A cobrança de pensão atrasada exige reação rápida. Diferente de outras dívidas, o débito alimentar pode levar à penhora de bens, bloqueio de valores e, nos casos mais urgentes, à prisão civil do devedor.
O erro mais comum é tratar a execução de alimentos como uma discussão emocional sobre o relacionamento entre os pais. A defesa eficiente começa por outro caminho: entender qual dívida está sendo cobrada, por qual rito processual e com quais provas.
No cumprimento de sentença de alimentos, o devedor pode ser intimado para, em três dias, pagar, provar que pagou ou justificar a impossibilidade de pagamento. Se a cobrança estiver pelo rito da prisão, o risco é imediato, porque o não pagamento pode levar à decretação da prisão civil pelo prazo de um a três meses. O próprio CPC limita esse rito às três prestações anteriores ao ajuizamento da execução e às parcelas que vencerem durante o processo.
Por isso, a primeira estratégia é separar dívida atual de dívida antiga. Nem todo atraso autoriza prisão. Parcelas antigas podem continuar sendo cobradas, mas normalmente devem seguir o caminho patrimonial: penhora, bloqueio de contas, pesquisa de bens e outros meios de cobrança. A prisão é instrumento excepcional, voltado ao débito alimentar atual.
A segunda estratégia é auditar o cálculo. Muitos processos começam com valores inflados por erro na base de cálculo, cobrança duplicada, ausência de abatimento de pagamentos parciais, inclusão indevida de despesas extraordinárias ou interpretação equivocada do acordo. Antes de discutir capacidade financeira, é preciso saber se o valor executado está correto.

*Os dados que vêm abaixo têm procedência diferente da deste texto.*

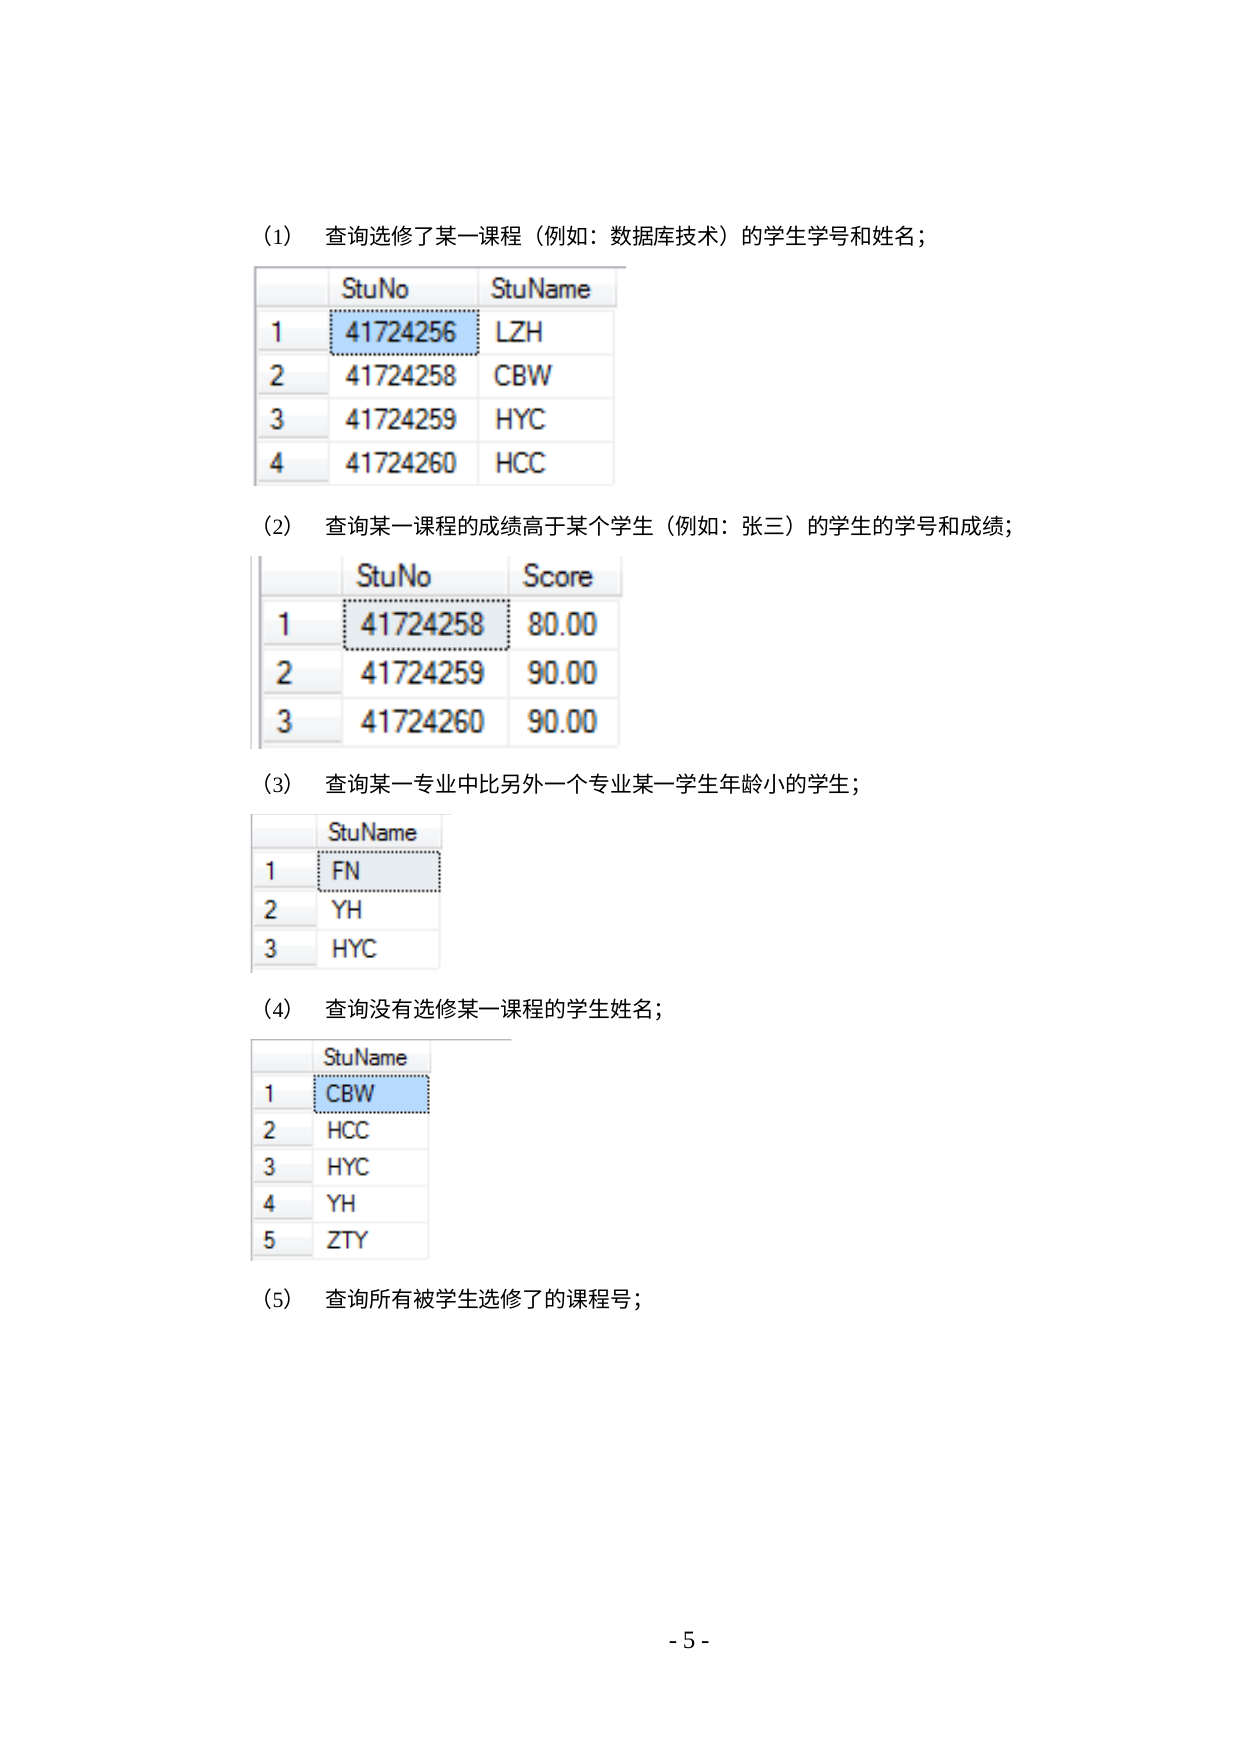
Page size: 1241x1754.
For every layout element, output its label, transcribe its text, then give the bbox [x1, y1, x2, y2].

A terceira estratégia é reunir prova de pagamento. Comprovantes bancários, recibos, transferências, PIX, depósitos diretos e pagamentos feitos em favor do filho podem ser relevantes. Mas há um cuidado importante: despesas pagas por liberalidade, sem previsão no acordo ou sem aceitação da outra parte, nem sempre substituem a pensão. A defesa deve diferenciar o que foi pagamento da obrigação e o que foi gasto voluntário.
A quarta estratégia é demonstrar impossibilidade real de pagamento, quando ela existir. Não basta alegar desemprego, queda de renda ou dificuldade financeira genérica. A justificativa precisa ser documentada: rescisão, extratos, declaração de imposto de renda, endividamento, doença, redução comprovada de faturamento ou outro fato concreto que demonstre impossibilidade absoluta, e não apenas desconforto financeiro. A jurisprudência costuma exigir prova forte para afastar a prisão.

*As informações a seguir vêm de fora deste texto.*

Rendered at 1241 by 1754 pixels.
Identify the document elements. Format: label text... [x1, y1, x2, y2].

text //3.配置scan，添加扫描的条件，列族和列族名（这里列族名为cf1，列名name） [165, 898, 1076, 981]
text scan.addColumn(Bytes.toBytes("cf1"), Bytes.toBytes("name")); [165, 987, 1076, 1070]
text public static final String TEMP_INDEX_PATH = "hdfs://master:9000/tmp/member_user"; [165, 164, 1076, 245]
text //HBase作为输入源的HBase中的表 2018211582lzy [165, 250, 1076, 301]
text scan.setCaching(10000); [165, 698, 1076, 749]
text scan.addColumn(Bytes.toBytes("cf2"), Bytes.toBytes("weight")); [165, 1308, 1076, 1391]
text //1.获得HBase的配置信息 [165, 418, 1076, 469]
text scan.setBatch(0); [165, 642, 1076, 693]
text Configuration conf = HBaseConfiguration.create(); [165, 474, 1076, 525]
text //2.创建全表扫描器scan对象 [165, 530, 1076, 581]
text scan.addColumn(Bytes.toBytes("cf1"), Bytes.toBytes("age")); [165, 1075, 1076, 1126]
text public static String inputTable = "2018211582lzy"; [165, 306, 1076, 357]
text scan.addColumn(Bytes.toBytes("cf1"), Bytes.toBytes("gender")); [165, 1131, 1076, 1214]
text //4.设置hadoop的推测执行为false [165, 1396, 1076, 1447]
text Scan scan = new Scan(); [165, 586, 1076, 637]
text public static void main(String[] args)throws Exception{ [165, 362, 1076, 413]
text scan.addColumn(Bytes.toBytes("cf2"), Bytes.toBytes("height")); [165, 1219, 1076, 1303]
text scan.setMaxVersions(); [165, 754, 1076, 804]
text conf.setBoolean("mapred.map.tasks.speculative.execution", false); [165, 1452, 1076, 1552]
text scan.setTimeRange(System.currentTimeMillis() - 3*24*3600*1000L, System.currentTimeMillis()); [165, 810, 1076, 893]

A quinta estratégia é negociar com proposta objetiva. Em muitos casos, a melhor defesa não é negar a dívida inteira, mas reduzir o risco imediato. Um pagamento de entrada, parcelamento viável, depósito parcial e retomada das parcelas mensais podem mudar o ambiente do processo. Para o juiz, a diferença entre o devedor que ignora a obrigação e o devedor que apresenta plano concreto de regularização é relevante.
A sexta estratégia é avaliar se cabe revisão da pensão. Se a renda do alimentante caiu de forma permanente, se as necessidades do filho mudaram ou se a pensão ficou incompatível com a realidade atual, pode ser necessário propor ação revisional. Essa medida, porém, não apaga automaticamente as parcelas vencidas. Ela serve para ajustar o futuro; a dívida passada precisa ser enfrentada no processo de cobrança.
A sétima estratégia é não misturar pensão com convivência familiar. A dificuldade de ver o filho, o descumprimento do regime de visitas ou conflitos com o outro genitor podem justificar medidas próprias, inclusive cumprimento de decisão sobre convivência. Mas, em regra, isso não autoriza simplesmente parar de pagar pensão. Usar esse argumento como defesa central costuma ser arriscado.
Também existem situações excepcionais em que a prisão pode ser questionada. O STJ já admitiu afastar a prisão civil quando ela não se mostra adequada ou eficaz para obrigar o pagamento, especialmente quando não há risco atual à subsistência do alimentando, embora a dívida continue podendo ser cobrada por meios patrimoniais.
A solução, portanto, não é improvisar uma justificativa. É montar uma defesa em camadas: revisar o cálculo, provar pagamentos, separar parcelas atuais e antigas, demonstrar capacidade financeira real, propor uma forma viável de regularização e, quando necessário, discutir a revisão da pensão em ação própria.
Em pensão atrasada, tempo e organização definem o resultado. Uma defesa bem construída pode evitar prisão, reduzir valores indevidos, preservar a relação parental e transformar uma cobrança emergencial em uma solução financeiramente possível.